=== DATA FOR THIS EXERCISE ===

══════════════════════════════

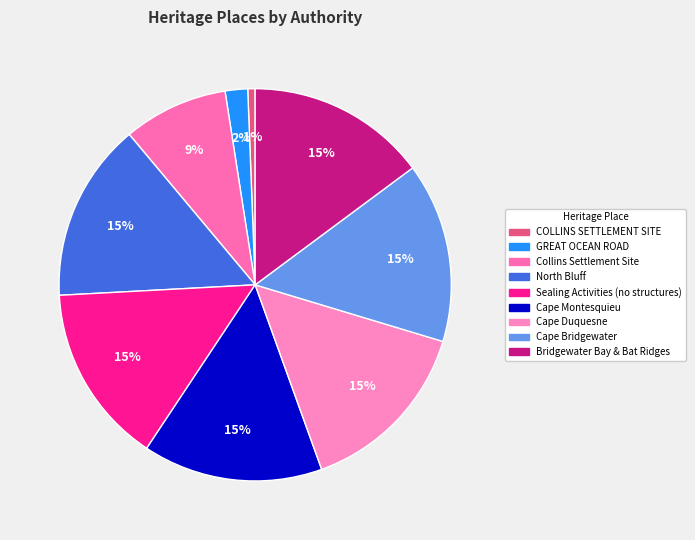

How many segments does this pie chart have?

9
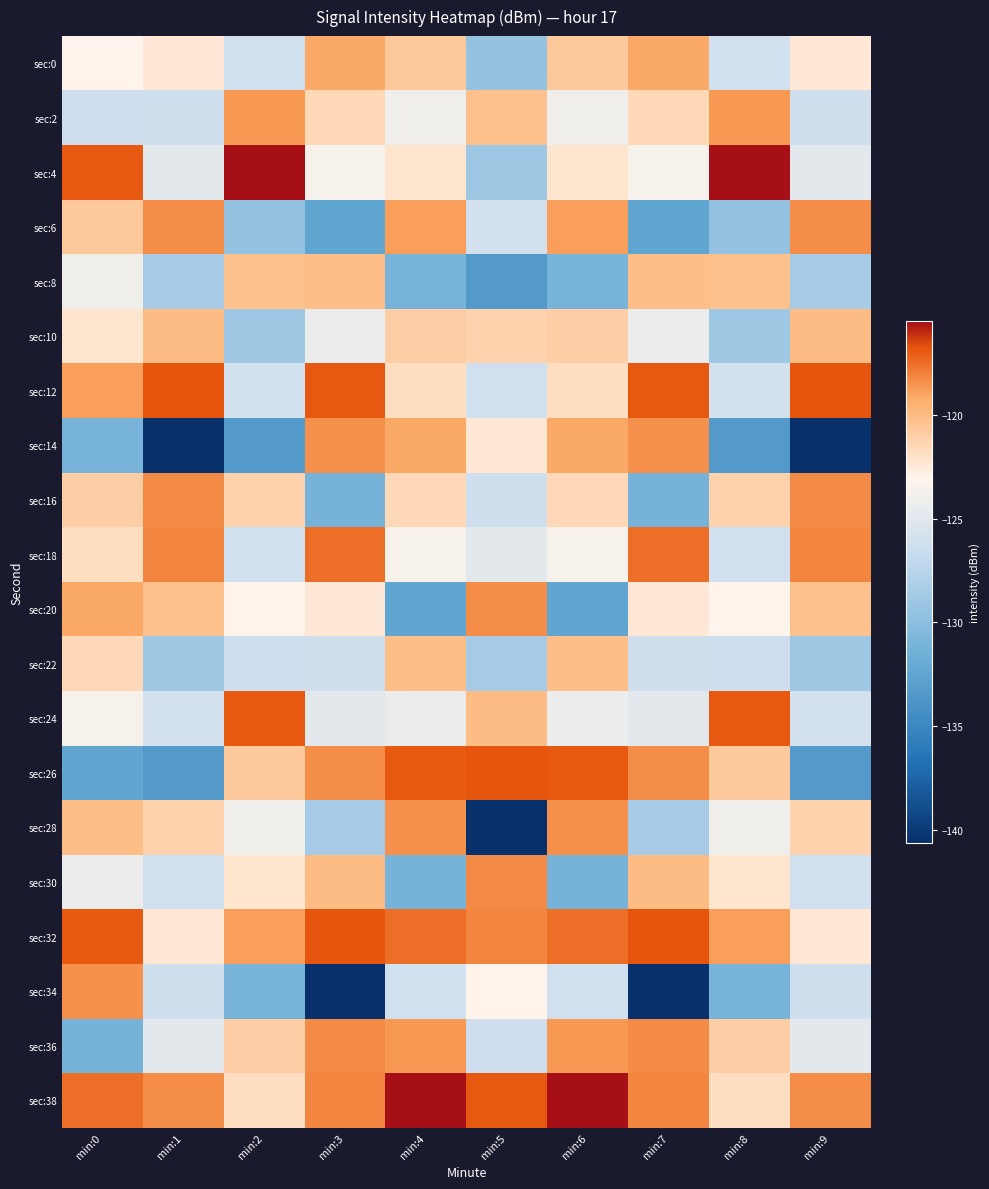

Between min:4 and min:0, which is larger?

min:4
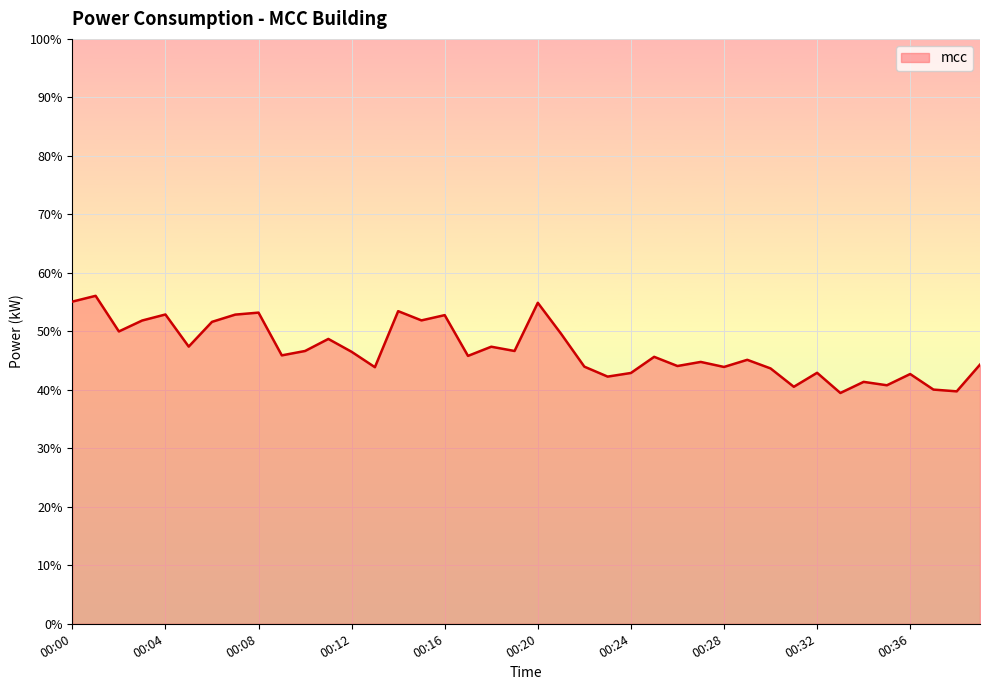

What is the difference between the maximum and minimum values?

16.6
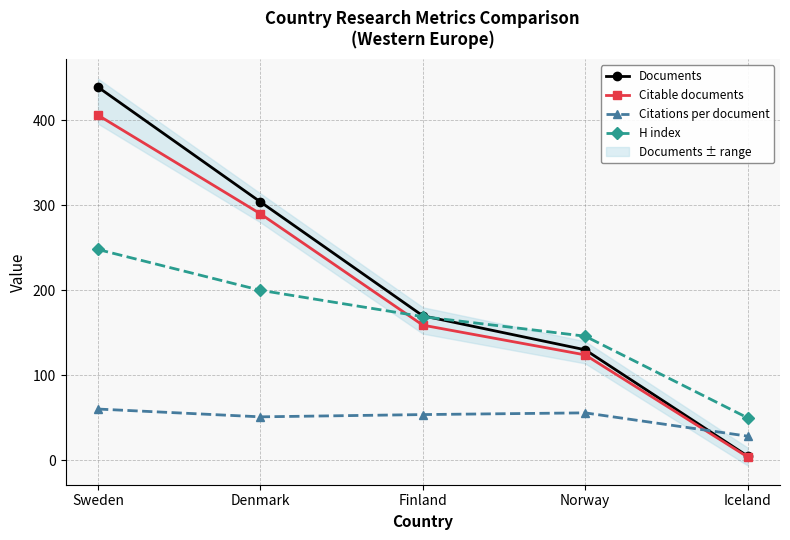

Between Finland and Norway, which is larger?

Finland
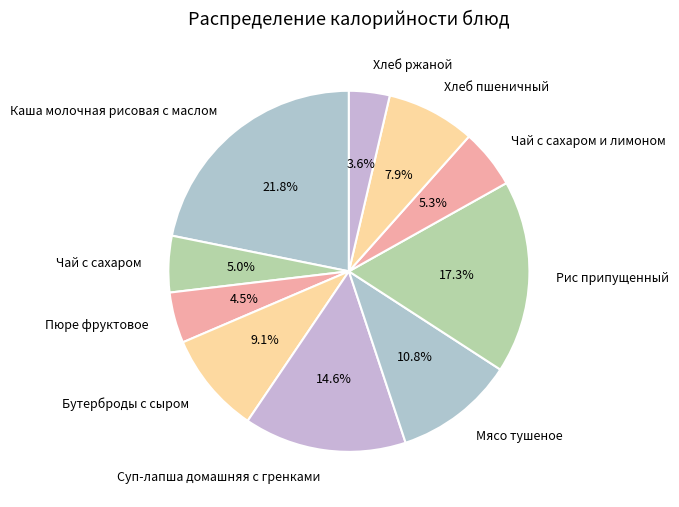

Does Хлеб пшеничный account for over 50% of the chart?

No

══════════════════════════════

=== TASK STATEMENT ===
Write the lines above as a JSON list of strings, one string per line, leaving out blank lines and the picture markers.

=== EXPECTED ANSWER ===
[
  "How many segments does this pie chart have?",
  "9",
  "Between min:4 and min:0, which is larger?",
  "min:4",
  "What is the difference between the maximum and minimum values?",
  "16.6",
  "Between Finland and Norway, which is larger?",
  "Finland",
  "Does Хлеб пшеничный account for over 50% of the chart?",
  "No"
]